Minority report: the doors are open to minority job applicants in France

Employment opportunities for people from ethnic minority communities in France are slowly improving thanks to many companies implementing outreach hiring schemes. Leah Larkin reports.

While ethnic minorities have traditionally held low-level ‘blue collar’ jobs in France, doors are now opening at senior level and for management slots.

Riots in many of France’s immigrant-populated neighbourhoods last autumn heightened awareness of the plight of ethnic minorities. But employers began to change their attitudes several years ago and started reassessing their discriminatory practices.

French law prohibits differentiating between people on the basis of colour or race. Companies are prevented from keeping records of the number of employees with minority backgrounds.

However, employers have begun putting diversity policies into practice, raising awareness and broadening recruitment procedures. Rail company SNCF, car manufacturer Peugeot, the Accor hotel group and supermarket giant Casino are all considered leaders in their campaigns to diversify.

In the financial sector, banks such as BNP Paribas and Société Générale are paving the way, as well as the financial services giant, AXA. Financial companies have an added incentive to diversity. Immigrants and their educated offspring make up a growing proportion of society. These institutions will profit if they have employees who mirror the client base.

“As our customers get more diversified, we need to have diversified teams to understand their needs,” said Sofia Merlo, head of individual career management at BNP Paribas. “We have to open ourselves to all kinds of profiles if we want to fulfill our recruitment objectives.”

Several years ago Société Générale took the bold step of piloting an annual recruitment event at a stadium in a Paris suburb with a large ethnic minority population.

Traditionally, Société Générale, as well as many French companies, looked at diplomas when hiring, and applicants with the degrees were usually white. Phelps said the bank used to limit hiring to those with a baccalaureate and between two and five years of additional study. But that’s all changed.

“We’re opening up,” she said. “We’re looking at those without a baccalaureate. This is intellectually a big shift for this country and the bank.”

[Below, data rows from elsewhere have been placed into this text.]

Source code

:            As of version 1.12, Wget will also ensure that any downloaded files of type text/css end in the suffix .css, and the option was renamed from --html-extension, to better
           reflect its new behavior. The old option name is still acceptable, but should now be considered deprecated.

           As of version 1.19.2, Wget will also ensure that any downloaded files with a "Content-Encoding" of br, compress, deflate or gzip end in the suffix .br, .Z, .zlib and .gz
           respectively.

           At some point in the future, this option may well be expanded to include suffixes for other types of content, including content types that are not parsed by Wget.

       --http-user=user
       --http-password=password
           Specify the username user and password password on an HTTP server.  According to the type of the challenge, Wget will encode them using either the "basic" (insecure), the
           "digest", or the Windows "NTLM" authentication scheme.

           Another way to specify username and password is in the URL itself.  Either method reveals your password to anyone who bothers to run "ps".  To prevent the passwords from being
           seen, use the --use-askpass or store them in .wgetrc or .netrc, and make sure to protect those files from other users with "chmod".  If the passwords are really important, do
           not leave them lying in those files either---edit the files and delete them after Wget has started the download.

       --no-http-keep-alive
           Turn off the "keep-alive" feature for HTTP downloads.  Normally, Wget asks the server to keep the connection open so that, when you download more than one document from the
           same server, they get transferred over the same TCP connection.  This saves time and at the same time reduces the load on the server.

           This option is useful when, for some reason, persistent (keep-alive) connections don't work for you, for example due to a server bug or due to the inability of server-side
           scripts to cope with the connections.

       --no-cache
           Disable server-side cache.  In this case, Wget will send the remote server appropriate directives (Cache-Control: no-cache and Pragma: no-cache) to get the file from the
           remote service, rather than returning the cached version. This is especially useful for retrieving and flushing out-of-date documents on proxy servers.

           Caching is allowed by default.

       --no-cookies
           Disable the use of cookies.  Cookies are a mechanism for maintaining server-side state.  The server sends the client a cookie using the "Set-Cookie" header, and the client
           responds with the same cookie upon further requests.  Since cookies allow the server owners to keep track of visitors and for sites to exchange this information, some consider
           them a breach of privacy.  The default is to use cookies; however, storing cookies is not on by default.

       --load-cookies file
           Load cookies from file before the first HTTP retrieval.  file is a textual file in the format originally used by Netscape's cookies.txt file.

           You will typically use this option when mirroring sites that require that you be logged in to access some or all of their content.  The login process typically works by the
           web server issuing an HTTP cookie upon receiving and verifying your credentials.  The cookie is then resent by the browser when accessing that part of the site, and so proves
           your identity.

BNP Paribas, which features ethnic minorities in its recruitment ads, also has a hiring programme targeted at those without a diploma. Those hired have a two-year apprenticeship scheme with the bank before being taken on in a permanent role.

The bank also initiated a new recruitment drive last year, ‘immediate interviews’, whereby candidates can apply directly in bank branches for permanent sales positions, opening up more opportunities to ethnic minorities.

In its effort to open doors to minorities, AXA introduced an anonymous online application system for sales roles. Photographs and names, clear indicators of ethnic background, are eliminated. The company appointed a chief diversity officer in 2005 and has a diversity council to support and advise senior management.

Phelps at Société Générale said employing more people from ethnic minority communities will lead to more diverse teams and innovation. “Bringing people together with different backgrounds, who don’t think alike, will have a positive impact on performance,” she said.

Merlo at BNP Paribas, agrees. “Having diversified teams favours innovation and creativity,” she said.

SOS Racisme, an organisation fighting discrimination, is working to change the mentality in France, to motivate more companies to change their ways of hiring. “Our biggest victory,” says Marelou Gambolsky, press secretary of the organisation, “is raised consciousness.”